++++ DATASET ENTRIES

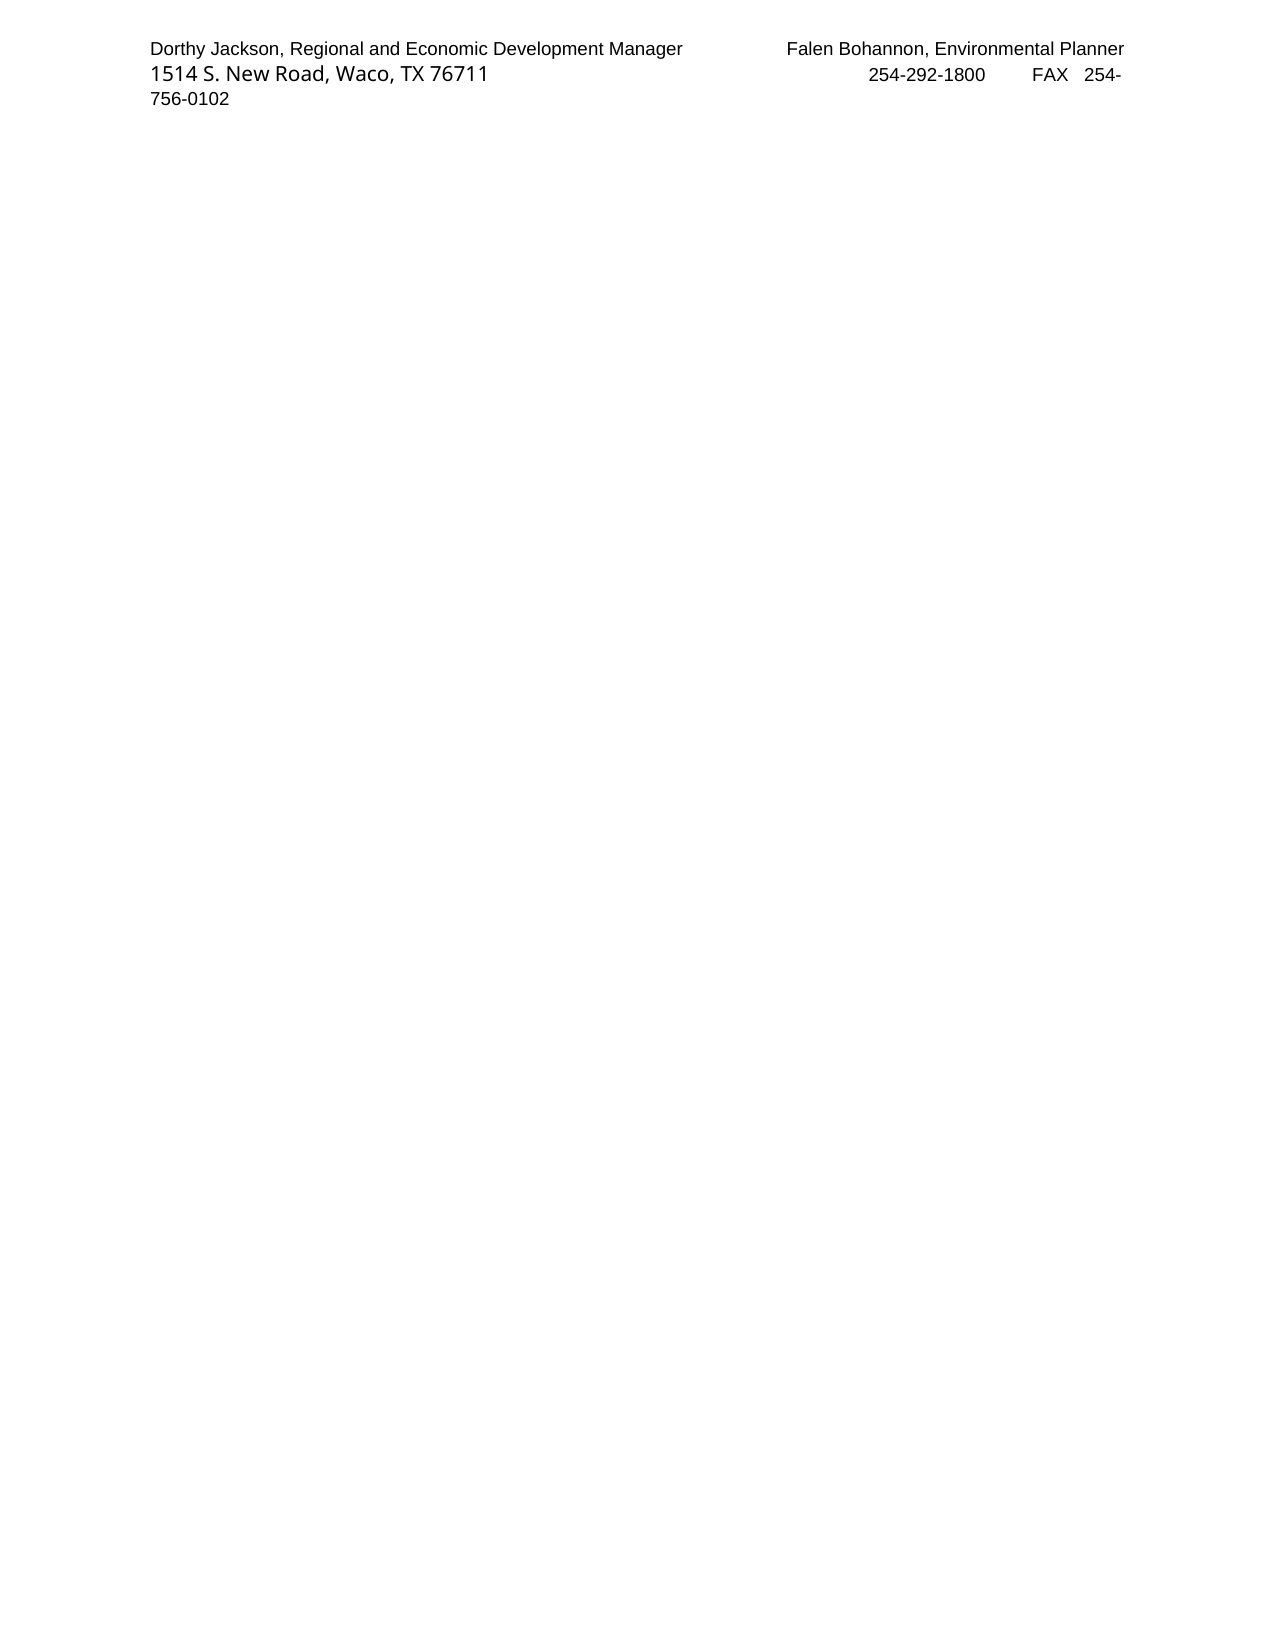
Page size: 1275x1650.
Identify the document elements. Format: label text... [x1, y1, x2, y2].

text Dorthy Jackson, Regional and Economic Development Manager Falen Bohannon, Environmental Planner 1514 S. New Road, Waco, TX 76711 254-292-1800 FAX 254-756-0102 [150, 37, 1125, 109]
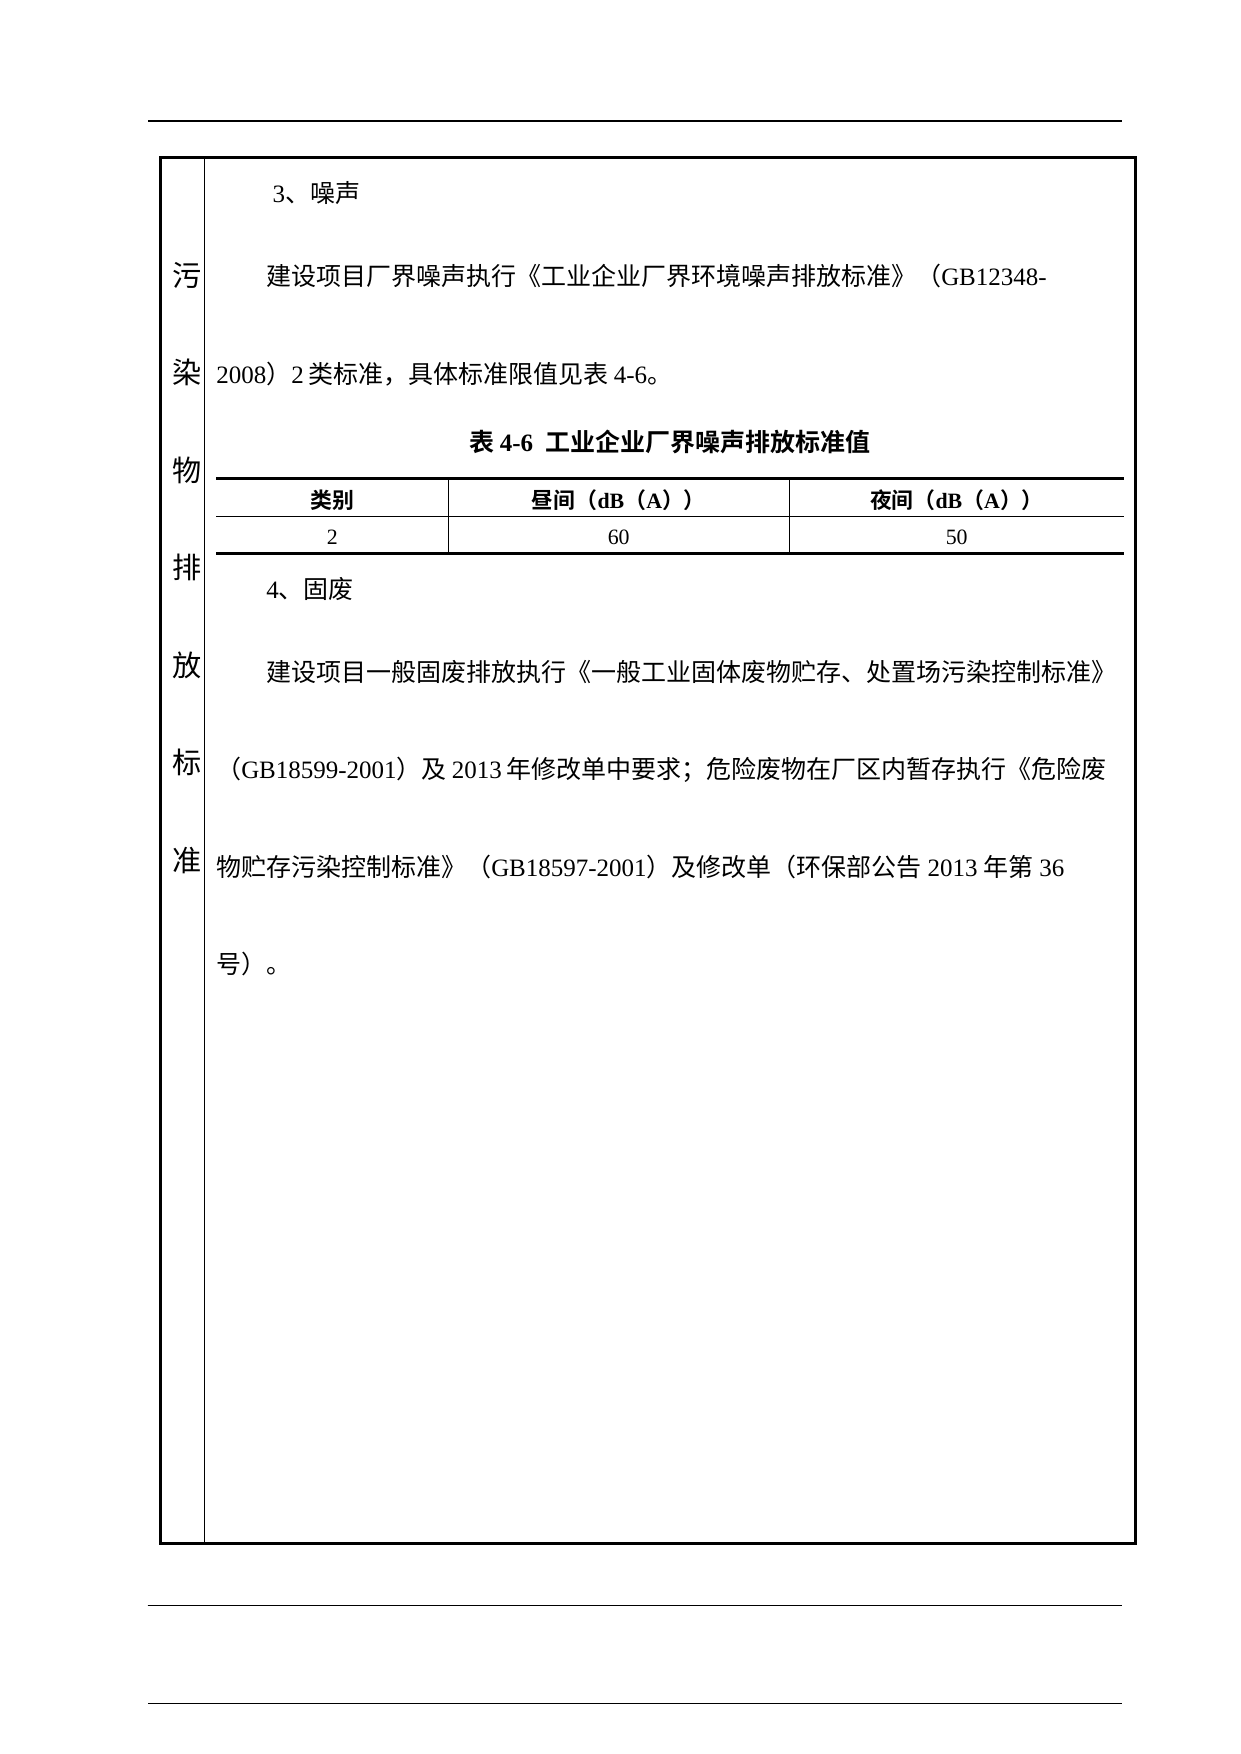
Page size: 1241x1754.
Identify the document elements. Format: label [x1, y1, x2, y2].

table_header [162, 159, 204, 1542]
table_header [205, 159, 1134, 1542]
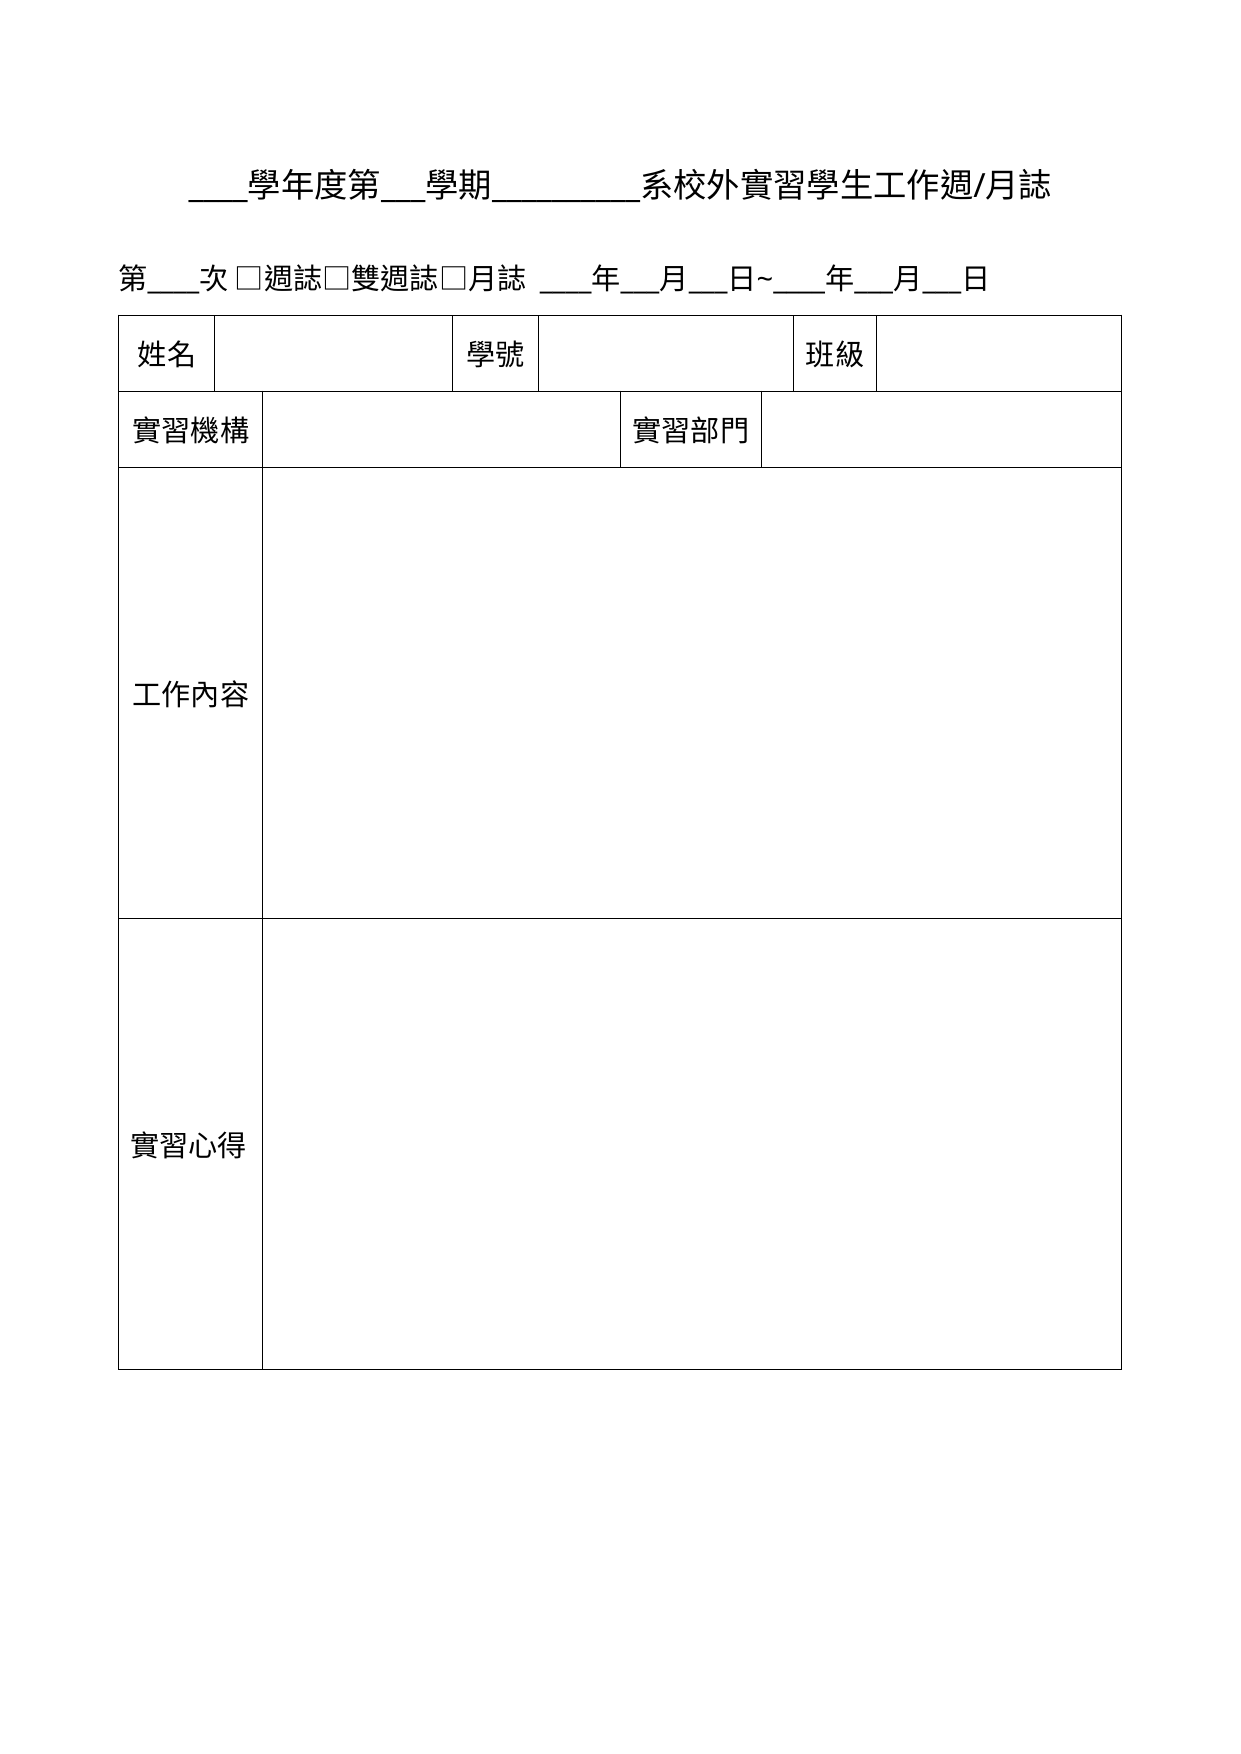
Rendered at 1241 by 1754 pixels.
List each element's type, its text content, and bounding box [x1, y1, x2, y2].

table_cell 工作內容 [119, 468, 262, 918]
table_cell 實習部門 [621, 392, 761, 467]
table_cell [263, 468, 1121, 918]
table_cell 實習心得 [119, 919, 262, 1369]
text ____學年度第___學期__________系校外實習學生工作週/月誌 [118, 146, 1122, 221]
table_header [215, 316, 452, 391]
table_header 姓名 [119, 316, 214, 391]
table_cell [263, 392, 620, 467]
table_cell [762, 392, 1121, 467]
table_cell [263, 919, 1121, 1369]
table_header 班級 [794, 316, 876, 391]
table_cell 實習機構 [119, 392, 262, 467]
table_header 學號 [453, 316, 538, 391]
table_header [877, 316, 1121, 391]
table_header [539, 316, 793, 391]
text 第____次 □週誌□雙週誌□月誌 ____年___月___日~____年___月___日 [118, 239, 1122, 314]
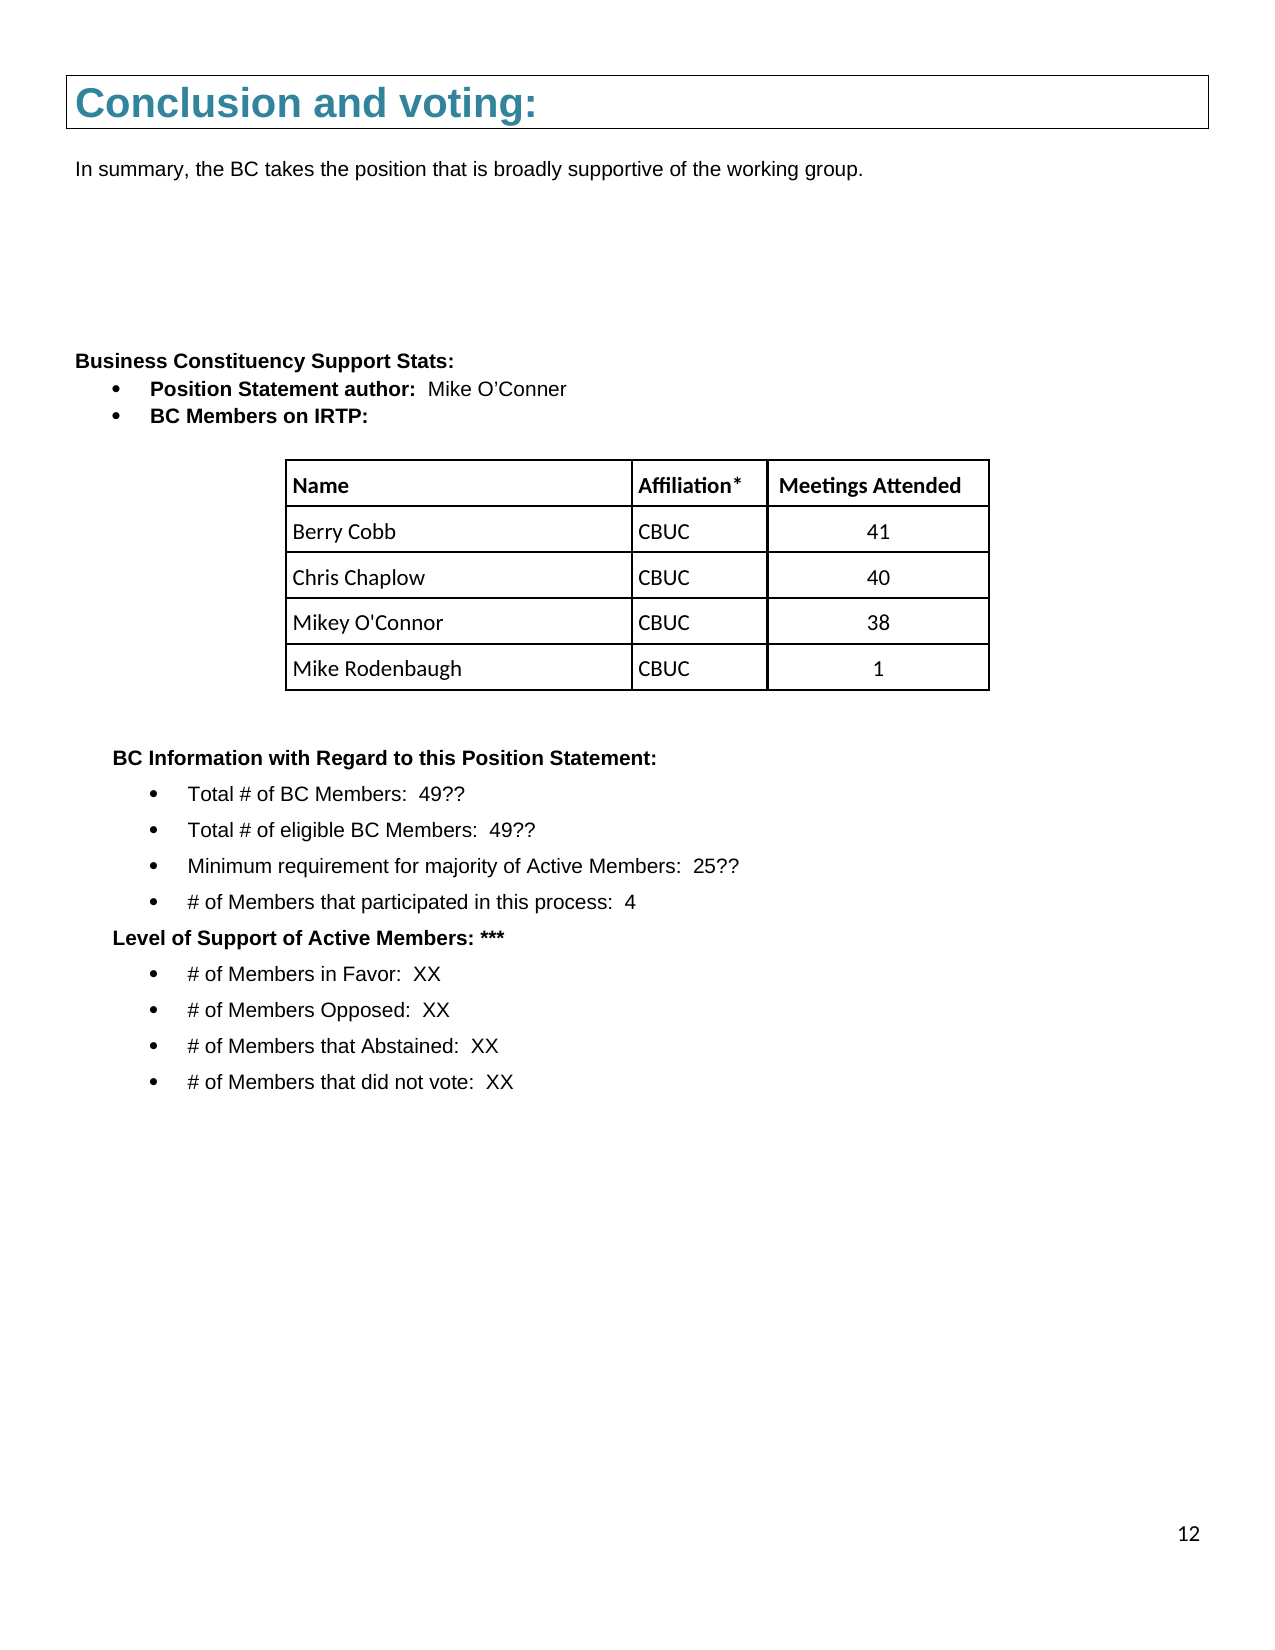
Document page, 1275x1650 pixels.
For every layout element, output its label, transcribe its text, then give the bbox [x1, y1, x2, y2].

list Total # of BC Members: 49?? [150, 782, 1200, 806]
table_cell Mikey O'Connor [287, 599, 631, 643]
table_cell CBUC [633, 599, 766, 643]
table_header Name [287, 461, 631, 505]
list # of Members in Favor: XX [150, 962, 1200, 986]
list # of Members that participated in this process: 4 [150, 890, 1200, 914]
text In summary, the BC takes the position that is broadly supportive of the working group. [75, 157, 1200, 181]
list # of Members Opposed: XX [150, 998, 1200, 1022]
list # of Members that did not vote: XX [150, 1070, 1200, 1094]
list Minimum requirement for majority of Active Members: 25?? [150, 854, 1200, 878]
table_cell CBUC [633, 507, 766, 551]
table_cell 1 [769, 645, 988, 688]
table_header Affiliation* [633, 461, 766, 505]
table_cell Berry Cobb [287, 507, 631, 551]
table_cell CBUC [633, 645, 766, 688]
list BC Members on IRTP: [112, 404, 1200, 428]
table_cell Chris Chaplow [287, 553, 631, 597]
table_cell Mike Rodenbaugh [287, 645, 631, 688]
text BC Information with Regard to this Position Statement: [112, 746, 1200, 769]
list Position Statement author: Mike O’Conner [112, 377, 1200, 401]
table_cell 40 [769, 553, 988, 597]
table_header Meetings Attended [769, 461, 988, 505]
text Conclusion and voting: [67, 76, 1208, 128]
list # of Members that Abstained: XX [150, 1034, 1200, 1058]
text Level of Support of Active Members: *** [112, 926, 1200, 950]
table_cell 41 [769, 507, 988, 551]
table_cell 38 [769, 599, 988, 643]
list Total # of eligible BC Members: 49?? [150, 818, 1200, 842]
text Business Constituency Support Stats: [75, 349, 1200, 373]
table_cell CBUC [633, 553, 766, 597]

++++++++

> [WORK TASK]: In the records above, find each line with the string "size" and list it.

> [FINAL ANSWER]:
Page size: 1275x1650.
Page size: 1241x1754.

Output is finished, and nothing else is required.